[What to do]:
Search term "back": work out how many lines of the data below contain it, and answer with that number alone.

=== Section Start ===

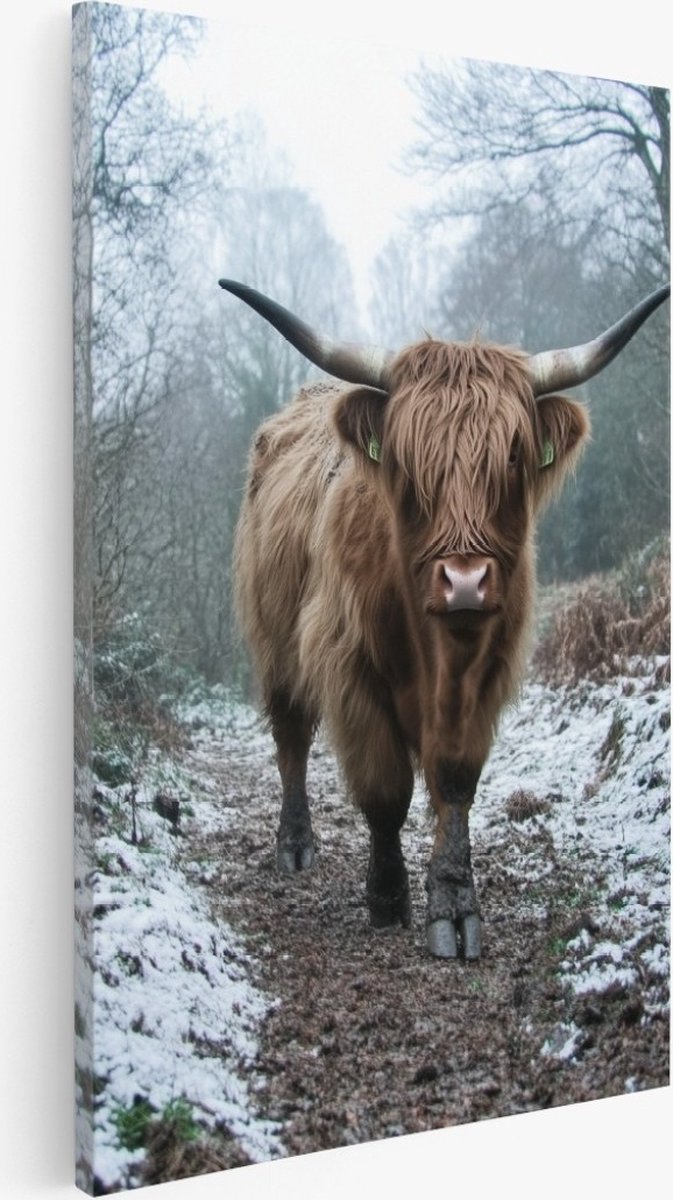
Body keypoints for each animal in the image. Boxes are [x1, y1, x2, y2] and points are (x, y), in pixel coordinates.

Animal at [219, 277, 670, 960]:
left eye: (512, 457)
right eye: (407, 462)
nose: (464, 582)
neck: (433, 650)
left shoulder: (486, 672)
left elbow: (454, 782)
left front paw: (454, 906)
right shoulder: (351, 670)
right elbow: (385, 792)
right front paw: (387, 898)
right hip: (275, 644)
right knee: (291, 736)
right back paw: (295, 845)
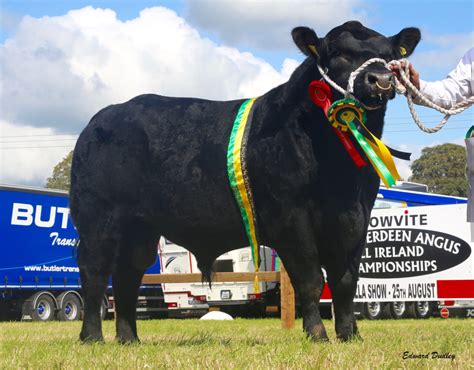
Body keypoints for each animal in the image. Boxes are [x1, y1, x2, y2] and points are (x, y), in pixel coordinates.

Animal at [69, 21, 418, 344]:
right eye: (339, 53)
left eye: (390, 57)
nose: (381, 80)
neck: (339, 173)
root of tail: (102, 117)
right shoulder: (291, 217)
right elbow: (310, 279)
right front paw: (317, 334)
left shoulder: (356, 216)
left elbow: (345, 280)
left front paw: (349, 335)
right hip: (97, 219)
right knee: (94, 272)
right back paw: (92, 337)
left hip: (139, 229)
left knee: (127, 276)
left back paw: (129, 339)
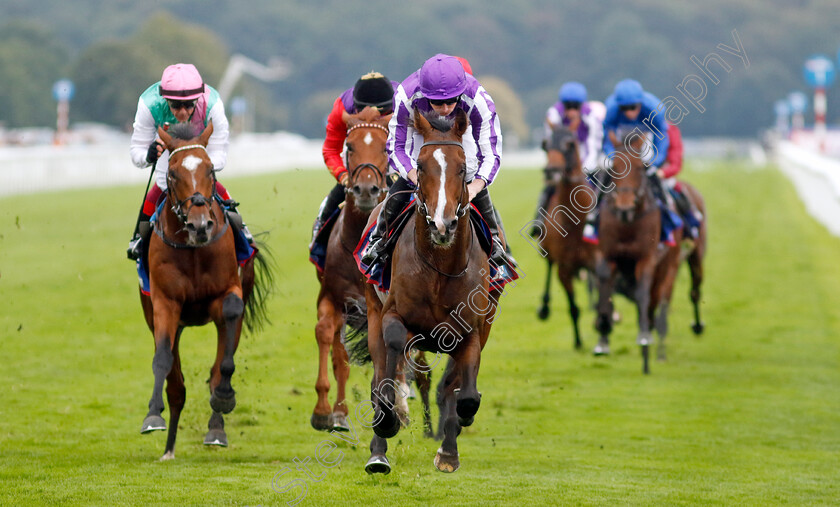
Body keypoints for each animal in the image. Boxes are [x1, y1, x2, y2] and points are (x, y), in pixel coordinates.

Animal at [136, 122, 270, 460]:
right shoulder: (165, 303)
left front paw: (223, 398)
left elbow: (223, 359)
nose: (200, 225)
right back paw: (169, 446)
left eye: (210, 169)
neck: (193, 249)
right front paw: (153, 415)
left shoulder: (228, 293)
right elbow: (163, 359)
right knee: (176, 384)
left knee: (218, 365)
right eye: (171, 173)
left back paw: (216, 428)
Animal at [312, 107, 394, 432]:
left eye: (385, 147)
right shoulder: (334, 297)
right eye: (349, 146)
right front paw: (328, 411)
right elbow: (330, 341)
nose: (366, 189)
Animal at [362, 108, 506, 476]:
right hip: (372, 311)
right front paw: (388, 420)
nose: (442, 225)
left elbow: (463, 394)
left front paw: (451, 446)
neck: (439, 266)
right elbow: (390, 364)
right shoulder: (393, 315)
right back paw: (378, 454)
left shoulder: (472, 329)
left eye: (463, 168)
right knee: (378, 378)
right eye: (422, 165)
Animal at [592, 133, 684, 376]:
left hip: (668, 266)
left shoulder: (647, 259)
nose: (624, 206)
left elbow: (644, 295)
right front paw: (602, 338)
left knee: (657, 299)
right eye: (613, 166)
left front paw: (644, 337)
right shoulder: (608, 257)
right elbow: (604, 292)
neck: (628, 224)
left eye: (641, 168)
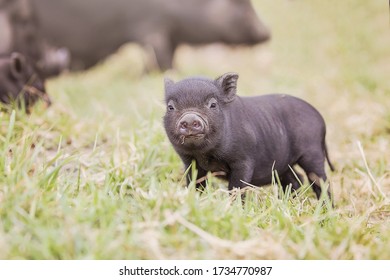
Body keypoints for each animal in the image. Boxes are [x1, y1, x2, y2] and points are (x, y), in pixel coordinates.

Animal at [163, 72, 334, 203]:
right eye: (170, 107)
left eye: (213, 104)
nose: (190, 118)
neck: (206, 155)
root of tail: (320, 118)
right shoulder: (190, 162)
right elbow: (195, 184)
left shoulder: (243, 160)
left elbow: (236, 187)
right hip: (283, 163)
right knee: (296, 179)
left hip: (312, 152)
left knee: (320, 181)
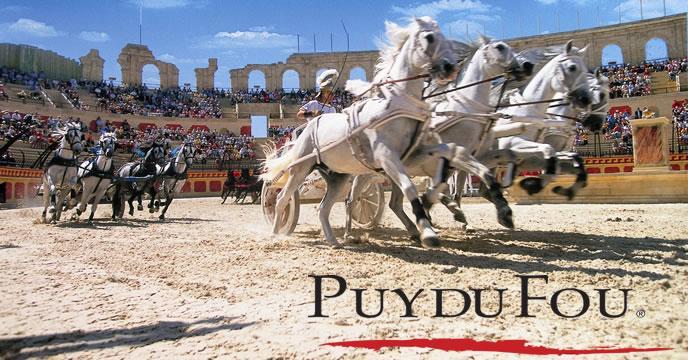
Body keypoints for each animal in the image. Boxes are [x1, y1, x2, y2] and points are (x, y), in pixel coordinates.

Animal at [260, 16, 460, 248]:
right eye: (429, 37)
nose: (451, 68)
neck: (396, 106)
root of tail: (309, 127)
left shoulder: (412, 155)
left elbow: (442, 166)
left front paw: (441, 206)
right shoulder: (387, 157)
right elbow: (409, 187)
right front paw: (427, 232)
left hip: (337, 176)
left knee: (324, 208)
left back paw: (334, 241)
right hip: (301, 167)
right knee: (282, 198)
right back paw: (276, 234)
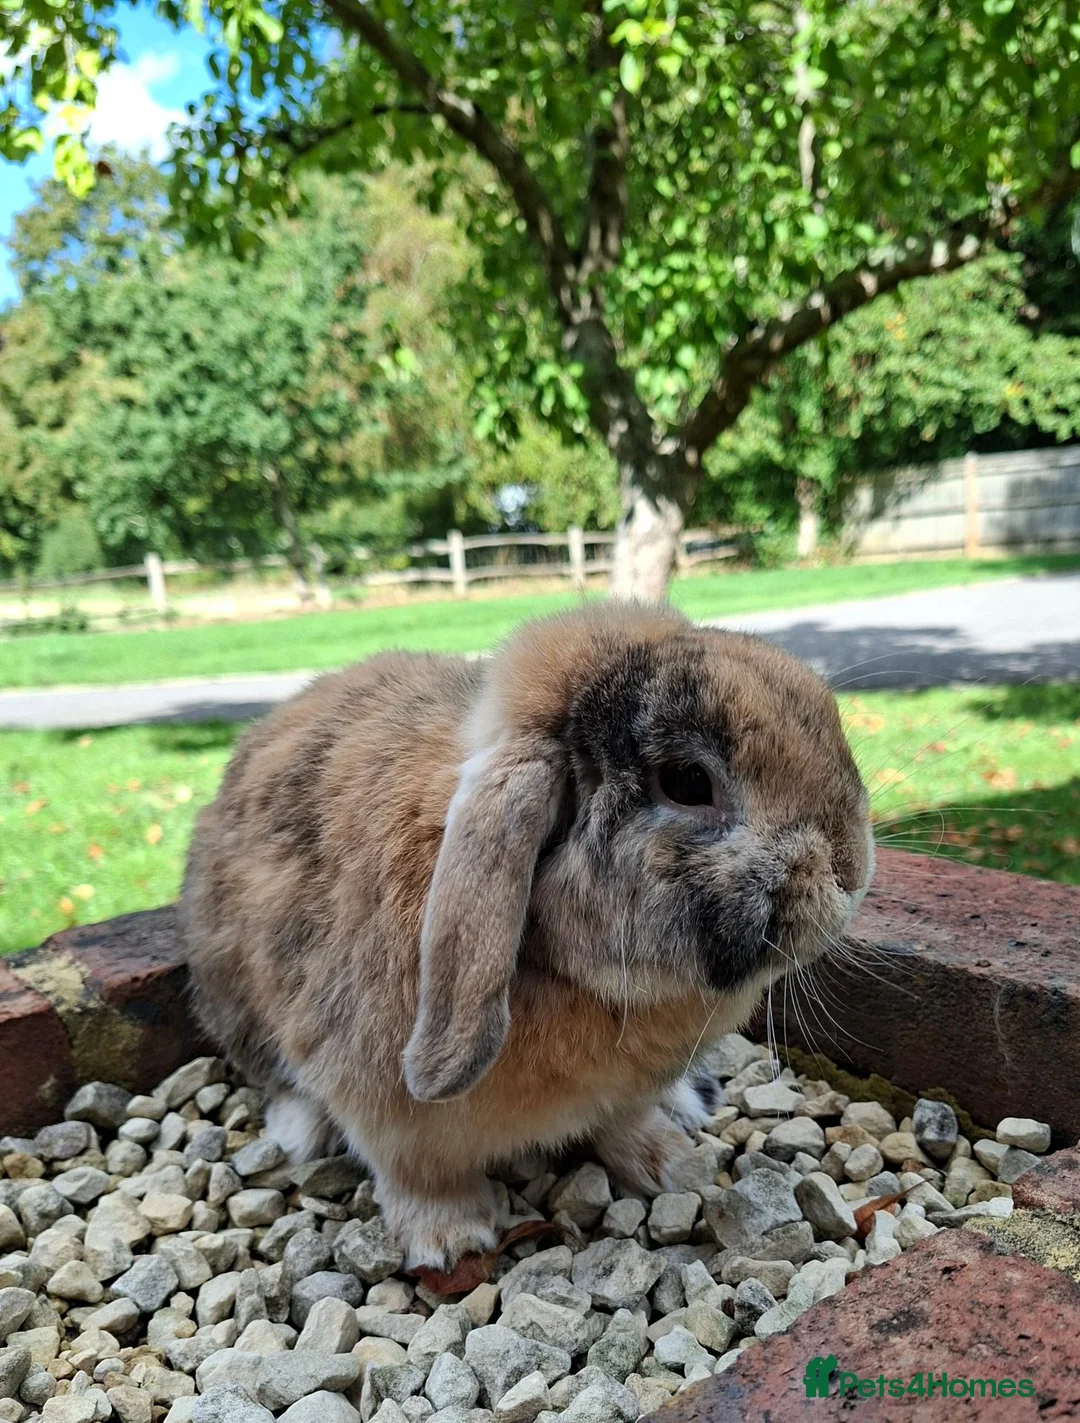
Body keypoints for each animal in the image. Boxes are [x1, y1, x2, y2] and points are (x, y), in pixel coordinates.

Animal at [181, 601, 873, 1267]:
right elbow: (417, 1175)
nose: (852, 871)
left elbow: (624, 1122)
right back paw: (301, 1131)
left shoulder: (622, 1094)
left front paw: (670, 1164)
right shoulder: (384, 1113)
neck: (576, 978)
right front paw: (450, 1239)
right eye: (686, 782)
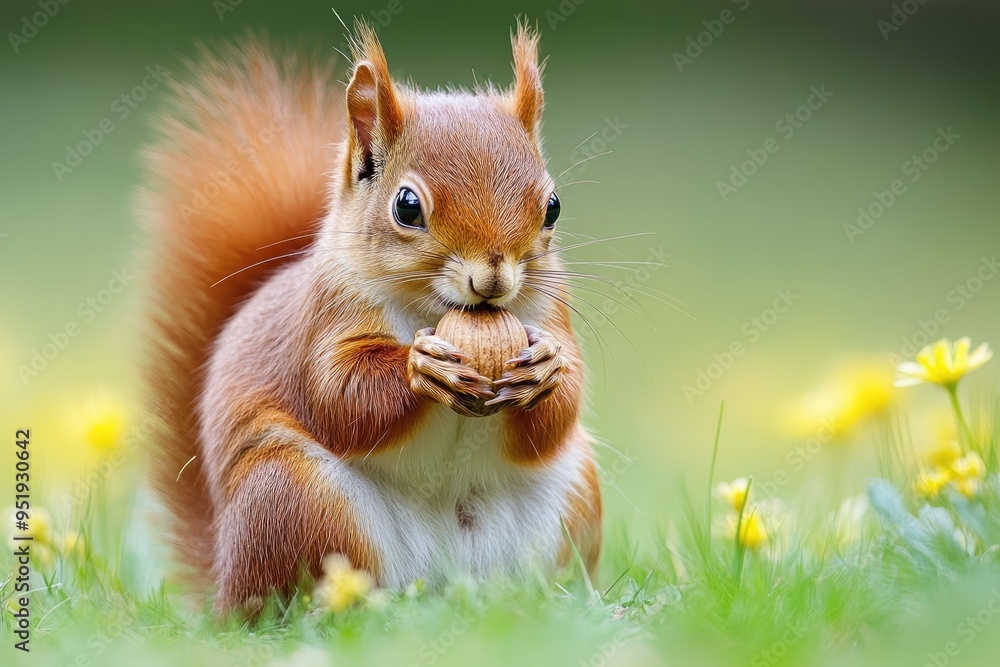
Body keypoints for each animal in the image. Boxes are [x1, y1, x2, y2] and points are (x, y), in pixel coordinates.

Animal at [140, 23, 602, 614]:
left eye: (553, 207)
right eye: (407, 206)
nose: (493, 280)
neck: (436, 311)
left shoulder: (552, 307)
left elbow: (559, 412)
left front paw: (546, 369)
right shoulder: (326, 314)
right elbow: (338, 395)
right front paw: (422, 368)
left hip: (575, 496)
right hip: (291, 499)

=== Section End ===

[Answer to this problem]:
9